SUPPLIED MATERIAL

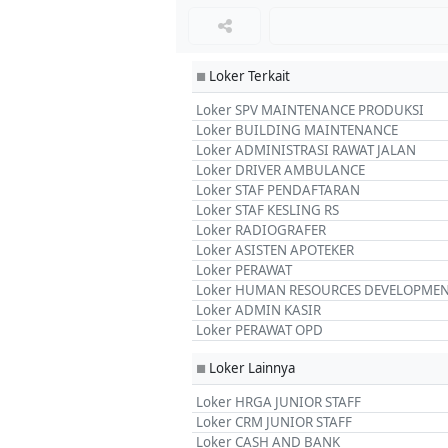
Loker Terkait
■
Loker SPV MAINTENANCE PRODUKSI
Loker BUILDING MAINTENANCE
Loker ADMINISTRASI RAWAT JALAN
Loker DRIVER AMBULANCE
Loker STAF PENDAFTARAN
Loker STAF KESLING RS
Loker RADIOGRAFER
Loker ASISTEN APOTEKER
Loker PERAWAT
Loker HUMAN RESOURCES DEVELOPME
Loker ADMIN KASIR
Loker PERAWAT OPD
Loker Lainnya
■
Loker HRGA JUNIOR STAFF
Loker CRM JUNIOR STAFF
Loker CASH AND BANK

* * *

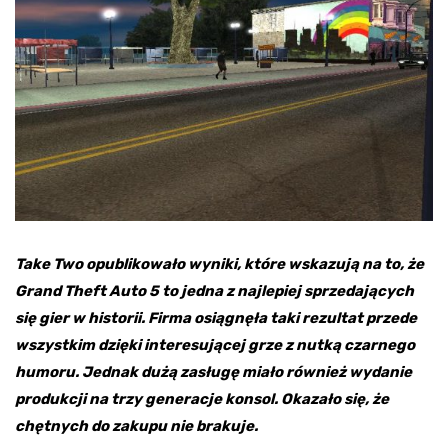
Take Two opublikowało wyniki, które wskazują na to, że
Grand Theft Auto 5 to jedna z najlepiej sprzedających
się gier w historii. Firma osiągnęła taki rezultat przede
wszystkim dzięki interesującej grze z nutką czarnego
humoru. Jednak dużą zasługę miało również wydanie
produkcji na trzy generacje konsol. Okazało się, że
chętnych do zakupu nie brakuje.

WHAT IS EXPECTED
Can you reproduce everything from the line with "Loker Terkait" down to the line with "Loker CASH AND BANK", swapping "JUNIOR" for "SENIOR" and leaving the rest as it is?

SOLUTION TO THIS TASK
Loker Terkait
■
Loker SPV MAINTENANCE PRODUKSI
Loker BUILDING MAINTENANCE
Loker ADMINISTRASI RAWAT JALAN
Loker DRIVER AMBULANCE
Loker STAF PENDAFTARAN
Loker STAF KESLING RS
Loker RADIOGRAFER
Loker ASISTEN APOTEKER
Loker PERAWAT
Loker HUMAN RESOURCES DEVELOPME
Loker ADMIN KASIR
Loker PERAWAT OPD
Loker Lainnya
■
Loker HRGA SENIOR STAFF
Loker CRM SENIOR STAFF
Loker CASH AND BANK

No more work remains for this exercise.